Iran’s supreme leader Ayatollah Ali Khamenei is among the dozens of high-ranking officials killed in the strike, while the US and Israel continue their strikes on the nation.
“The scale of the attacks, and Iran’s response, has exceeded expectations, pointing to further demand for safe‑haven assets and upward pressure on oil prices,” Bank of New Zealand senior interest rate strategist Stuart Ritson said in a note. “With President Trump calling for regime change and signalling the risk of a protracted conflict, the range of potential outcomes has widened, and will likely weigh on risk‑sensitive assets.”
The kiwi dollar traded at 59.97 US cents at 7am in Auckland from 59.89 cents last week, having shed 0.4% in the month of February.
Oil prices are expected to jump as much as 15% when markets reopen as traffic through the Strait of Hormuz shipping lane slows down and Opec+ agreed to boost production to mitigate the short-term hit to energy prices.
Australian futures show the S&P/ASX 200 index is expected to fall 0.2% when trading opens, with energy companies such as Woodside Energy and gold miners among those likely to rally on rising commodity prices, while the likes of transport and logistics firms such as Air New Zealand, Qantas Airways, Mainfreight and Move Logistics face a steeper fuel bill.
Roiled markets
Middle Eastern markets were broadly weaker, with Saudi Arabia’s Tadawul All Share index falling 2.2% to a month-low on Sunday, even as Saudi Aramco jumped 3.4%. United Arab Emirates markets in Dubai and Abu Dhabi were closed for two days while the attacks continue.
The weekend strike came with equity markets already nervous after financial stocks including Goldman Sachs and Citigroup were knocked by the collapse of UK mortgage firm Market Financial Solutions.

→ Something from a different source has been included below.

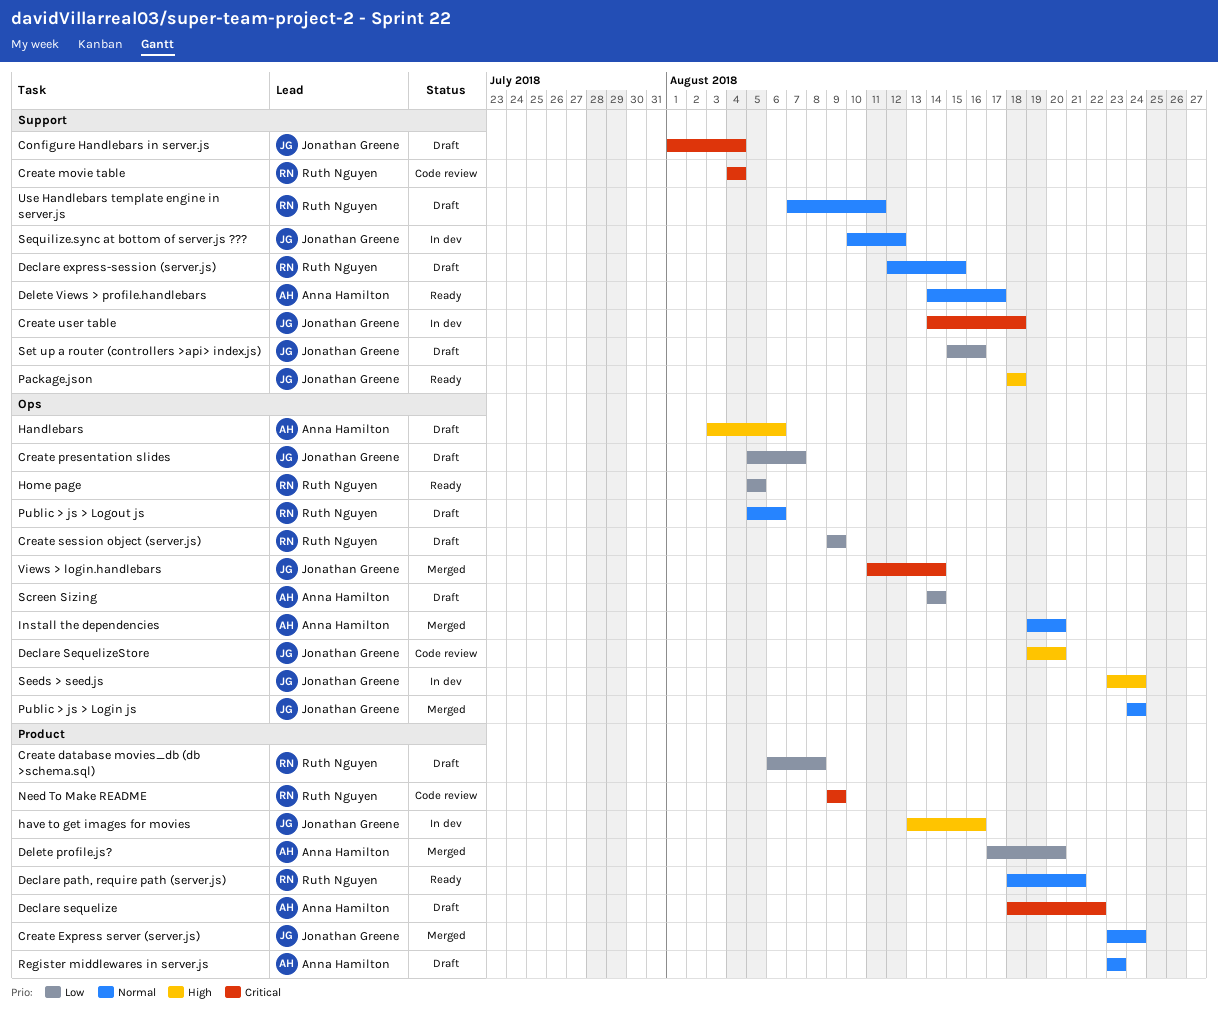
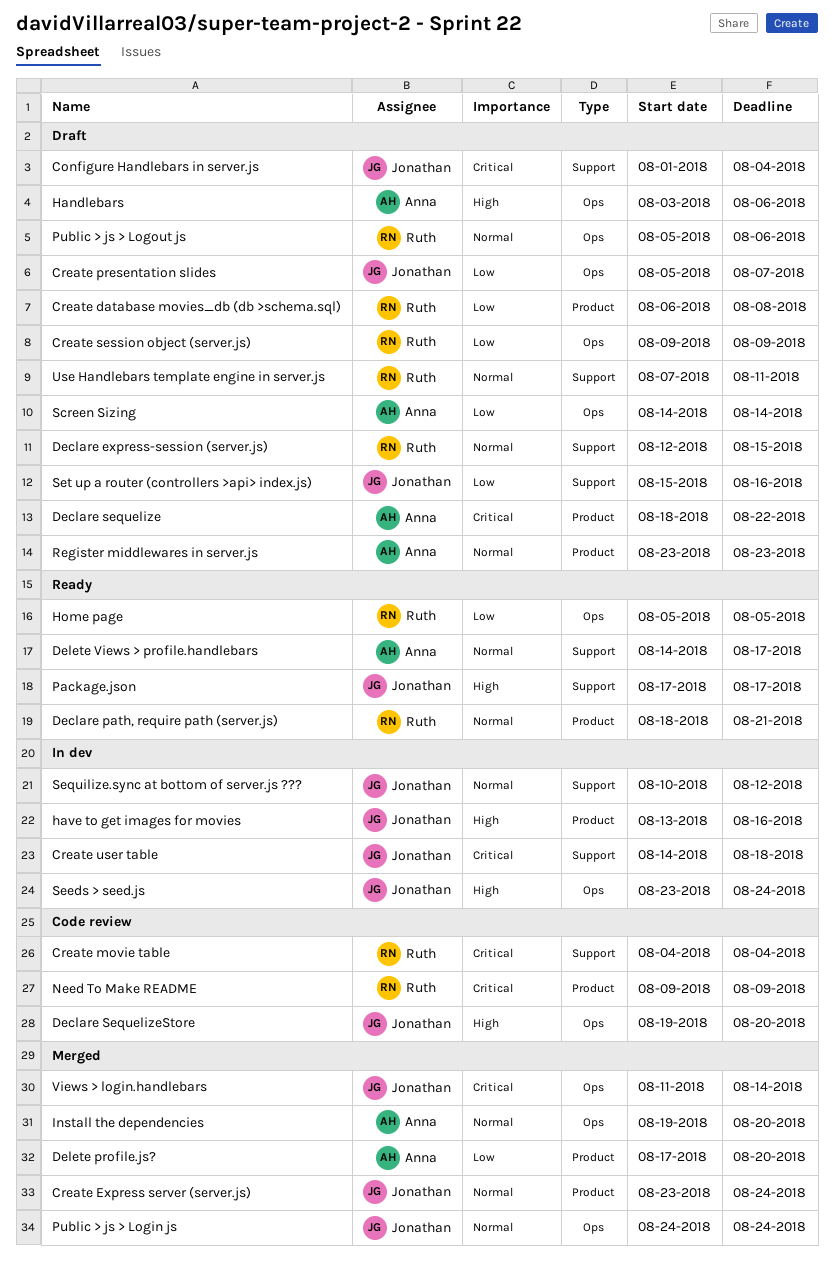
Package.json, start: Aug 18 -> Aug 17
Package.json, due: Aug 18 -> Aug 17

The Dow Jones Industrial Average was down 1.1% on Friday, while the tech-heavy Nasdaq Composite fell 0.9%, while across the Atlantic, the UK’s FTSE 100 index gained 0.6%, Germany’s DAX was marginally weaker and France’s CAC 40 fell 0.5%.

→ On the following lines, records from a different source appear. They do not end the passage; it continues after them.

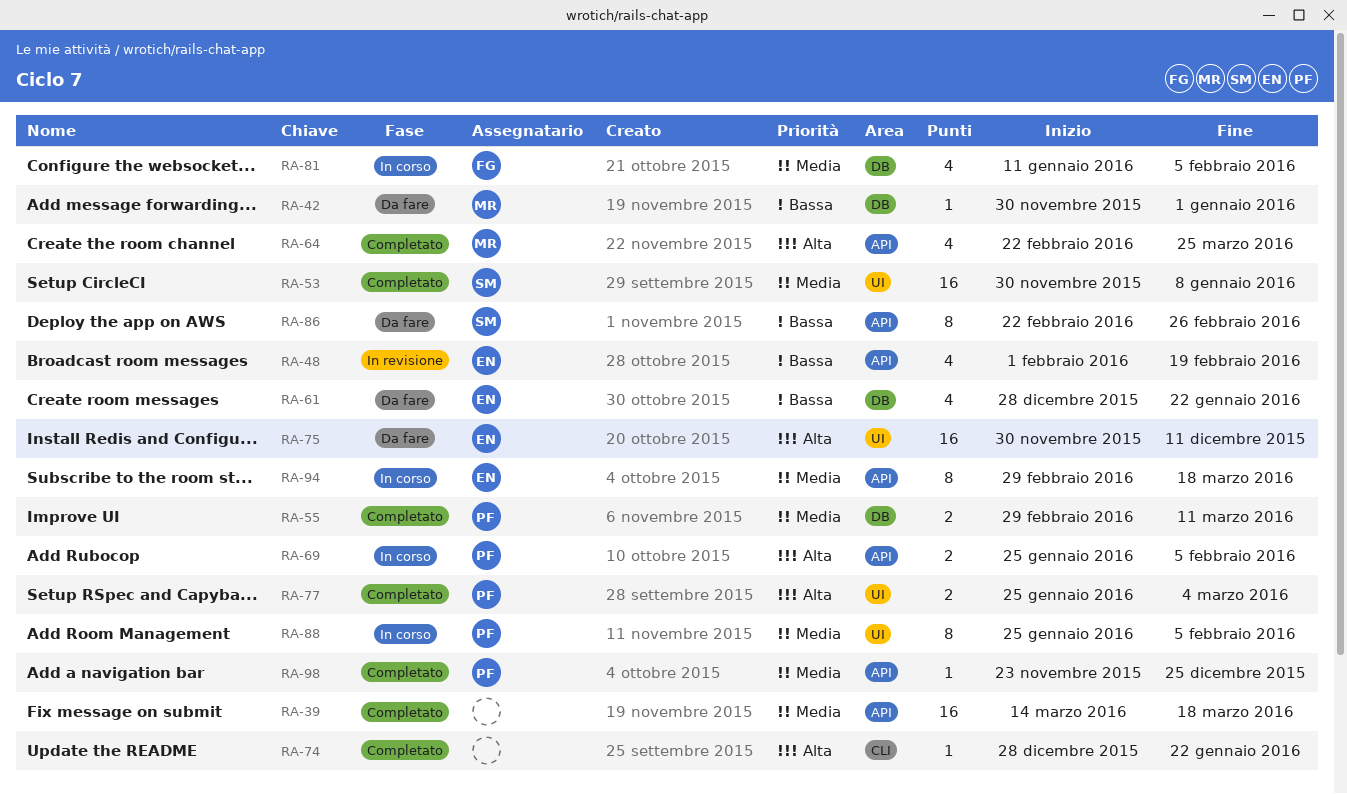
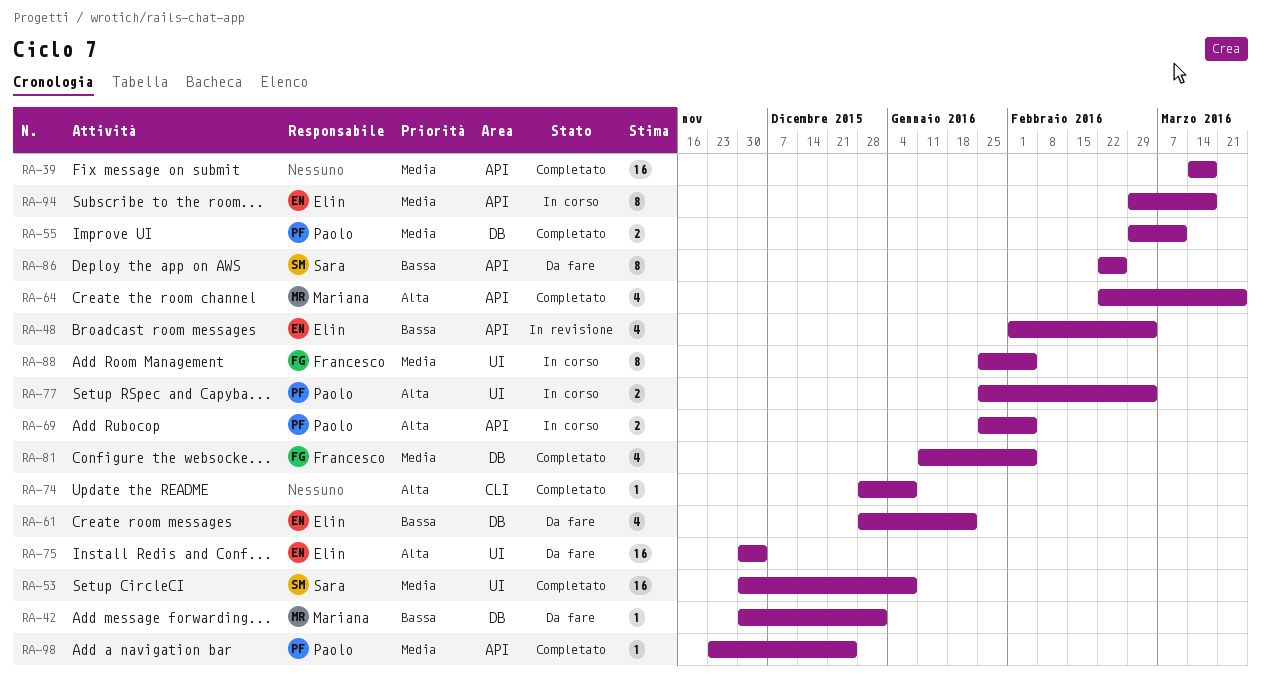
RA-48, due: Feb 19 -> Mar 4
RA-74, due: Jan 22 -> Jan 8
RA-75, due: Dec 11 -> Dec 4
RA-77, status: Completato -> In corso
RA-81, status: In corso -> Completato
RA-88, owner: Paolo -> Francesco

New Zealand’s domestic earnings season wrapped up with a flurry last week in what was generally an upbeat reporting period, with the S&P/NZX 50 index gaining 2.2% in February, its best monthly gain since September.
Local data due today include Statistics New Zealand’s monthly employment indicator.
And the government announced new tweaks to the state-sponsored KiwiSaver scheme over the weekend, with finance minister Willis and commerce minister Simpson saying first-time farm buyers will be able to tap their scheme to make a purchase through a majority-owned commercial entity, provided the farm is their principal place of residence. Workers in service tenancies, such as farm workers or rural teachers, will also be able to access the first-home withdrawal, having previously been blocked given their jobs require them to live in housing provided by their employers.